Did the Employment Tribunal err in law when deciding that Claimant had not been subject to religion harassment?
No, held the EAT in the case of Ali v Heathrow Express.
Background
The Claimant worked for Heathrow Express which was at the relevant time run by Heathrow Express Operating Company Limited. Redline Assured Security Ltd was responsible for carrying out security checks at Heathrow Airport, including Heathrow Express stations there. This involved creating suspicious objects to test how security officers responded to them.
In August 2017, an airport security test was carried out using a bag containing a box, some electrical cabling, and a visible note with the words, “Allahu Akbar” written in Arabic.
The Claimant, who was Muslim, later learned of the incident after an email was circulated to staff, reporting on the results of the test, and including images of the bag and note.
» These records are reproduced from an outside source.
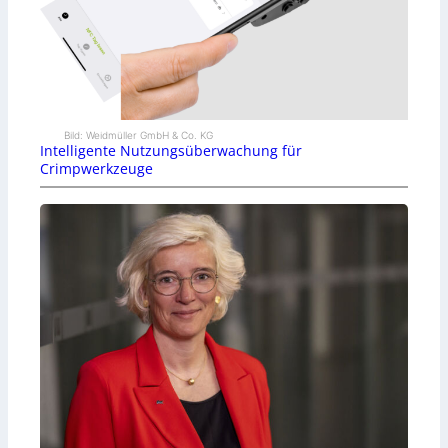
Bild: Weidmüller GmbH & Co. KG
Intelligente Nutzungsüberwachung für
Crimpwerkzeuge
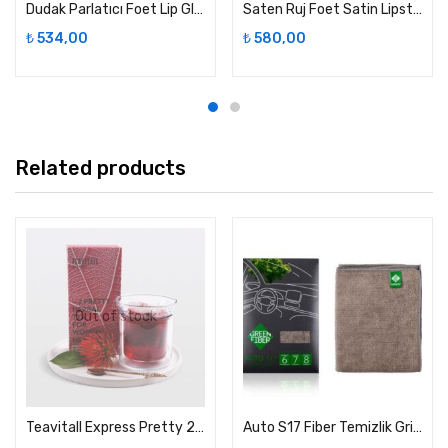
Dudak Parlatıcı Foet Lip Gloss Mercan Parıltısı
Saten Ruj Foet Satin Lipstick Şaşırtıcı Doğal
₺
534,00
₺
580,00
Related products
Out of stock
Teavitall Express Pretty 2- 30 Adet
Auto S17 Fiber Temizlik Gri Bez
The Claimant complained, amongst other things, that the conduct amounted to harassment by reference to his religion.
The Tribunal concluded that the conduct did not amount to religion harassment because it was not in all the circumstances reasonable for the Claimant to perceive the conduct as having one of the effects listed below and should have understood that using this phrase was not seeking to associate Islam with terrorism but was in the context of recent incidents where the phrase had been used.
Section 26 of the Equality Act 2010 defines harassment as occurring where a person “engages in unwanted conduct related to a relevant protected characteristic”, and “the conduct has the purpose or effect of: (i) violating [the other person’s] dignity (ii) creating an intimidating, hostile, degrading, humiliating or offensive environment for [the other person].” In addition, “in deciding whether conduct has the effect referred to in subsection (b) each of the following must be taken into account: (a) The perception of [the other person], (b) the other circumstances of the case, (c) Whether it is reasonable for the conduct to have that effect” [emphasis added].
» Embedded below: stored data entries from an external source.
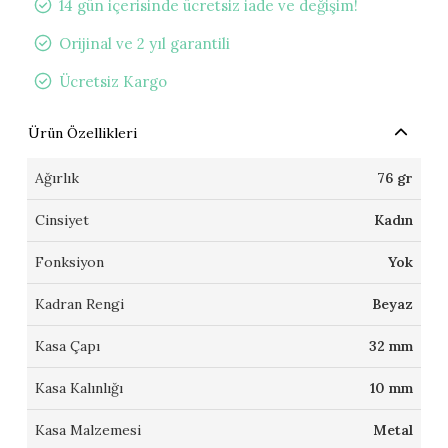
14 gün içerisinde ücretsiz iade ve değişim!
Orijinal ve 2 yıl garantili
Ücretsiz Kargo
Ürün Özellikleri
Ağırlık
76 gr
Cinsiyet
Kadın
Fonksiyon
Yok
Kadran Rengi
Beyaz
Kasa Çapı
32 mm
Kasa Kalınlığı
10 mm
Kasa Malzemesi
Metal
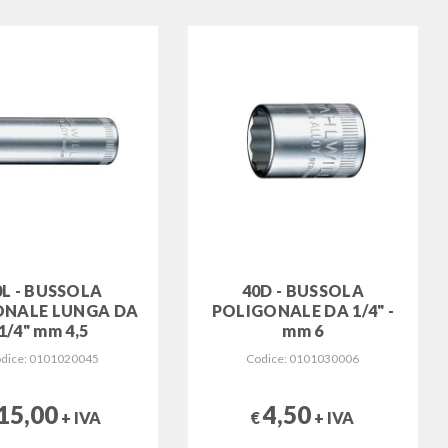
0L - BUSSOLA
40D - BUSSOLA
ONALE LUNGA DA
POLIGONALE DA 1/4" -
1/4" mm 4,5
mm 6
dice: 0101020045
Codice: 0101030006
15,00
4,50
+ IVA
€
+ IVA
The Claimant appealed on the ground that the tribunal judgment was either perverse or insufficiently reasoned.
The EAT dismissed both arguments. In so doing the EAT acknowledged the Claimant’s strength of feeling in the case but confirmed that the Claimant’s perception was just one of the several factors for the Tribunal to consider when deciding if religion harassment had occurred.
In other words, there needs to be more than conduct that the recipient feels amounts to harassment as defined. There must be an objective assessment of whether those feelings are reasonable, along with the other circumstances in the case.